# No Right Signal Light Or Brake Light On Ob



## watervalleykampers (Jan 16, 2007)

When leaving the campground last weekend, we noticed that the right signal light and right brake light were not working on the OB. All running lights work, as do the left signal light & brake light. What is the first thing I should be looking for in order to fix this problem?

Any thoughts??

Chery.l


----------



## duggy (Mar 17, 2010)

watervalleykampers said:


> When leaving the campground last weekend, we noticed that the right signal light and right brake light were not working on the OB. All running lights work, as do the left signal light & brake light. What is the first thing I should be looking for in order to fix this problem?
> 
> Any thoughts??
> 
> Chery.l


I believe the signal and brake light are the same filament, so I'd check the bulb first. If it's good, check the contacts in the bulb socket with a voltmeter (with the signal turned on). If that shows nothing, I'd start working my way back from the seven pin socket at the truck. Also, check for corrosion in the bulb socket.

Doug


----------



## jdpm (Apr 12, 2007)

§ Task details:
Reproduce the brake light thread between "I believe the" and "(Apr 12, 2007)", inclusive, changing "voltmeter" to "multimeter".

§ Input data:
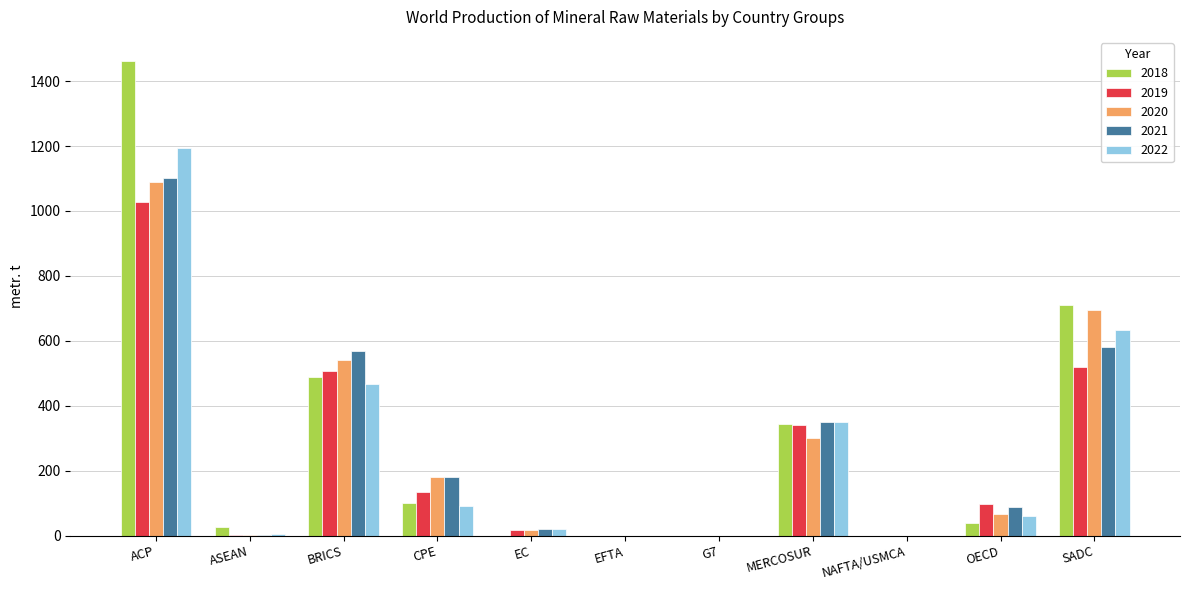

At which category is the sum across all series the highest?

ACP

§ Problem solution:
I believe the signal and brake light are the same filament, so I'd check the bulb first. If it's good, check the contacts in the bulb socket with a multimeter (with the signal turned on). If that shows nothing, I'd start working my way back from the seven pin socket at the truck. Also, check for corrosion in the bulb socket.

Doug


----------



## jdpm (Apr 12, 2007)